Between these two there were no questions, save the ordinary, meaningless ones which make so large a part of conversation. The deeps were silently passed by; only the shallows were touched.

“You have the right to know,” Miss Field continued. “Iris is twenty now, or possibly twenty-one. She has never known when her birthday came, and so we celebrate it on the anniversary of the day I found her.

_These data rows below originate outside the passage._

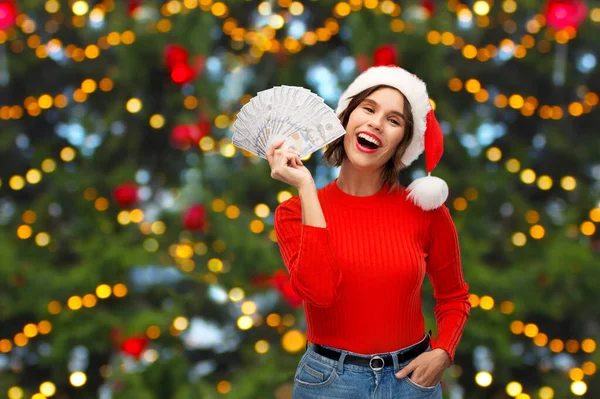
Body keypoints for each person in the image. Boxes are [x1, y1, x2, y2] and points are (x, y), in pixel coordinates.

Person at [267, 65, 471, 398]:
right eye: (369, 108)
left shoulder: (427, 212)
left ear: (402, 143)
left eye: (393, 120)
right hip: (329, 383)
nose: (376, 123)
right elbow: (319, 292)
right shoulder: (292, 213)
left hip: (412, 382)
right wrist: (305, 187)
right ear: (345, 119)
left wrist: (443, 352)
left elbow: (454, 297)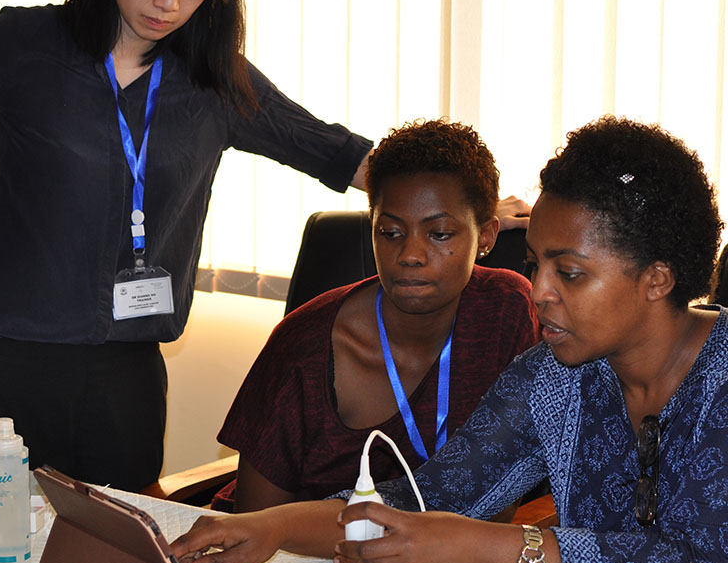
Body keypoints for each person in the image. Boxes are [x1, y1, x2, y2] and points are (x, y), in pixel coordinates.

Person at [0, 0, 527, 492]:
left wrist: (477, 200)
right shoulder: (22, 47)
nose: (168, 1)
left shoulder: (213, 81)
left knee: (121, 557)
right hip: (11, 361)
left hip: (125, 372)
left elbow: (336, 153)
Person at [170, 117, 728, 563]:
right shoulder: (554, 378)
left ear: (657, 279)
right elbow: (419, 504)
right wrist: (266, 527)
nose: (539, 292)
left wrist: (476, 548)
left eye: (570, 272)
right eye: (538, 265)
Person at [216, 119, 540, 512]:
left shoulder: (507, 311)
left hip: (449, 562)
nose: (410, 255)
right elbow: (255, 525)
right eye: (390, 232)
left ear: (485, 236)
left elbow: (503, 493)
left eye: (439, 234)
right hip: (307, 560)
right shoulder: (304, 348)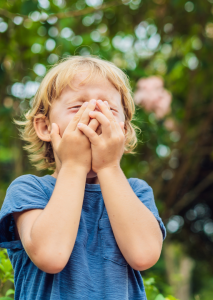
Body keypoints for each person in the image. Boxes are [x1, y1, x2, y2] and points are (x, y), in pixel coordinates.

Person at [0, 55, 167, 300]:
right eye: (78, 107)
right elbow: (51, 256)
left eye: (109, 109)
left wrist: (109, 166)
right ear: (45, 127)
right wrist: (74, 165)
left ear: (124, 131)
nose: (93, 115)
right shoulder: (28, 189)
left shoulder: (136, 192)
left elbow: (144, 255)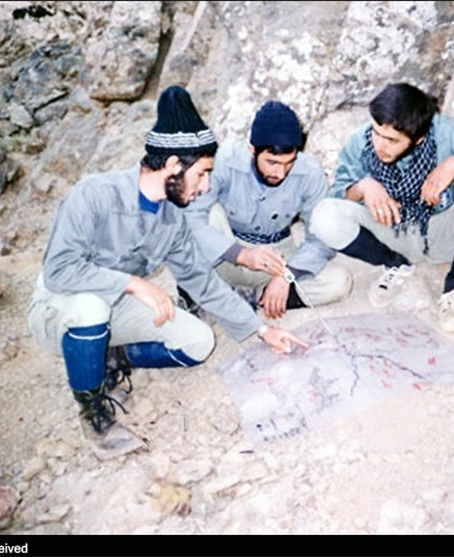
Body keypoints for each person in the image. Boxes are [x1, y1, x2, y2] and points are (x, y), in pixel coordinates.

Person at [27, 86, 307, 459]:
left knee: (199, 342)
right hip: (61, 308)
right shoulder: (93, 194)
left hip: (119, 307)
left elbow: (202, 282)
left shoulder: (172, 217)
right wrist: (132, 283)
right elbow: (59, 270)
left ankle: (112, 356)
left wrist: (261, 330)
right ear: (174, 164)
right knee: (92, 308)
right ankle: (93, 412)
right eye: (202, 173)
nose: (206, 186)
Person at [310, 82, 454, 332]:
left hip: (445, 233)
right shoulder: (360, 140)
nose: (379, 145)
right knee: (324, 215)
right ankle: (395, 265)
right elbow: (339, 194)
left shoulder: (446, 132)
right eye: (376, 133)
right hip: (392, 232)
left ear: (417, 139)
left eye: (392, 140)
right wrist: (363, 186)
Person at [184, 100, 352, 320]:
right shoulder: (224, 160)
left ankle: (255, 296)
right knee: (209, 214)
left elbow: (322, 238)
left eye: (289, 163)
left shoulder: (310, 173)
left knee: (339, 282)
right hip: (226, 254)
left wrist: (287, 276)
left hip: (277, 257)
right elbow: (192, 217)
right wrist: (242, 254)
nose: (281, 173)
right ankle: (201, 292)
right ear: (252, 150)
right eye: (272, 163)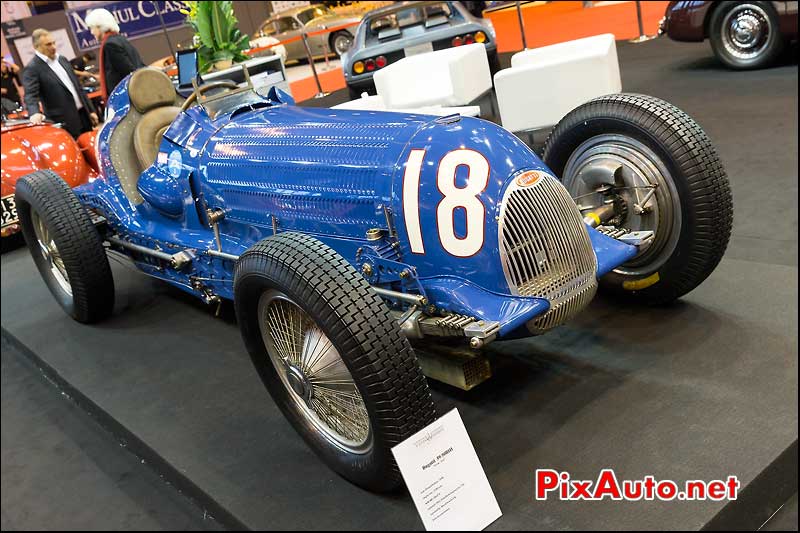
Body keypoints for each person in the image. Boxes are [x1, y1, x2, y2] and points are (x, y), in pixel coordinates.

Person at [22, 29, 98, 138]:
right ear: (36, 47)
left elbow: (78, 87)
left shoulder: (62, 60)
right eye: (48, 44)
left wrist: (90, 110)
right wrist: (34, 113)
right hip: (63, 123)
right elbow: (30, 95)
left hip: (84, 116)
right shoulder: (32, 69)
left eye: (53, 43)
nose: (53, 47)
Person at [85, 8, 145, 99]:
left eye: (92, 28)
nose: (92, 32)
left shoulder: (110, 45)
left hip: (126, 98)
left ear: (100, 26)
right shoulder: (119, 39)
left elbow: (128, 72)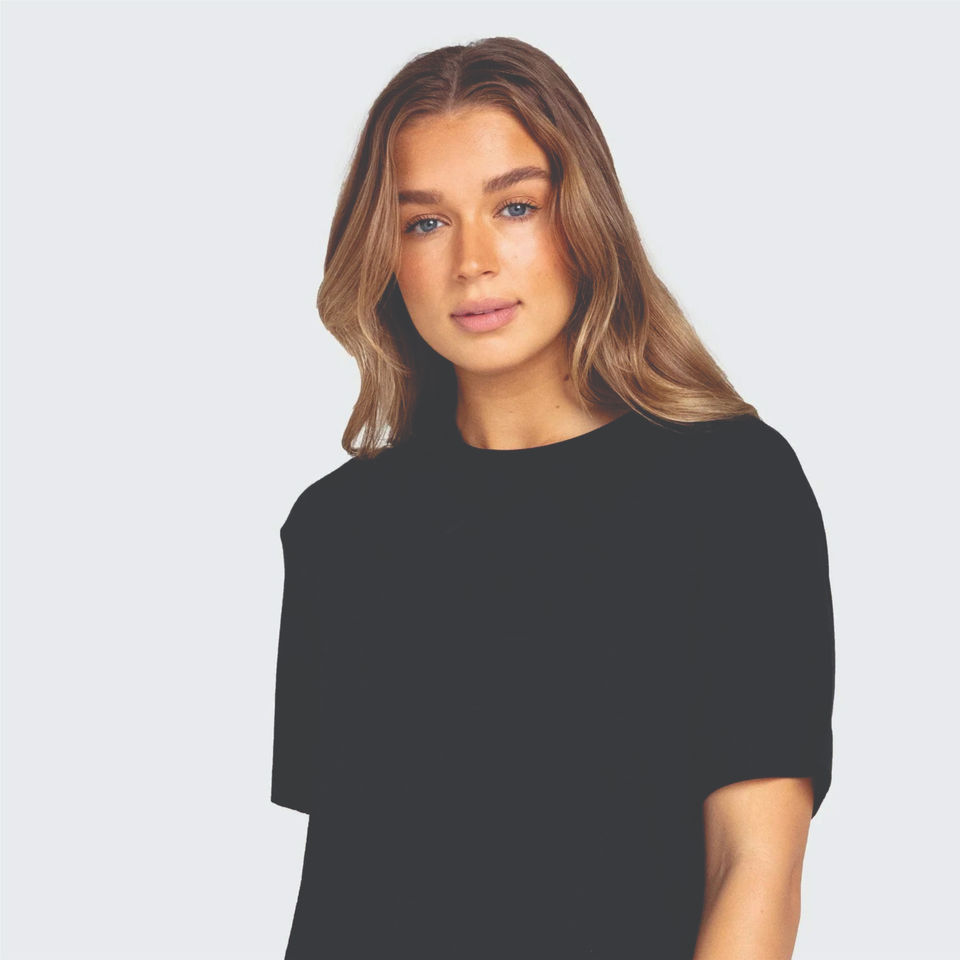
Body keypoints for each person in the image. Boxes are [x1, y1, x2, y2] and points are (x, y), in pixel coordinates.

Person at [271, 36, 835, 960]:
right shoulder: (340, 528)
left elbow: (754, 869)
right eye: (425, 222)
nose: (473, 261)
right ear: (385, 254)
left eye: (515, 206)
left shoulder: (732, 490)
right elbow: (347, 884)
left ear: (585, 219)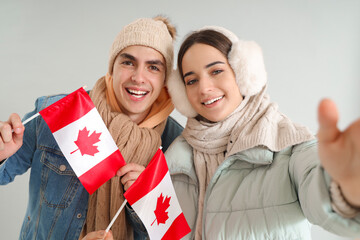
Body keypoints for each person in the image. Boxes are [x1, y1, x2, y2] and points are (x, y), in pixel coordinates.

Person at [164, 26, 360, 239]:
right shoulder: (174, 160)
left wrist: (345, 186)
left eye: (216, 71)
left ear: (243, 73)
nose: (204, 88)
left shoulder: (289, 145)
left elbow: (321, 195)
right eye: (192, 80)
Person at [0, 16, 183, 240]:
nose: (138, 77)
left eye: (153, 67)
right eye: (128, 62)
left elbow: (170, 233)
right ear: (112, 68)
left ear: (165, 79)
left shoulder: (176, 144)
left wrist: (144, 200)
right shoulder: (61, 113)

“I was driving through the country, fifteen or twenty miles from East Lancaster. I – I was with Doctor Brinkerhoff,” she went on, unwillingly. “He had asked me to go and see a patient of his, in whom, from what he had told me, I had learned to take great interest. Doctor Brinkerhoff,” she said, sturdily, “is a gentleman, though he has no social position.”

“Yes,” replied Margaret, seeing that an answer was expected, “he is a charming gentleman.”

“It was a warm Summer day, and on our way back we came upon a dozen or more ragged children, playing in the road. They refused to let us pass, and we could not run over them. A dilapidated farmhouse stood close by, but no one was in sight.

“‘Please hold the lines,’ said the Doctor. ‘I will get out and lead the horse past this most unnecessary obstruction.’ When he got out, the children began to throw stones at the horse. It was a young animal, and it started so violently that I was almost thrown from my seat. One child, a girl of ten, climbed into the buggy and shrieked to the rest: ‘I’ll hold the lines – get more stones!’

“I was frightened and furiously angry, but I could do nothing, for I had only one hand free. I tried to make the child sit down, and she struck at me. Her torn sleeve fell back, and I saw that her arm was bruised, as if with heavy blows.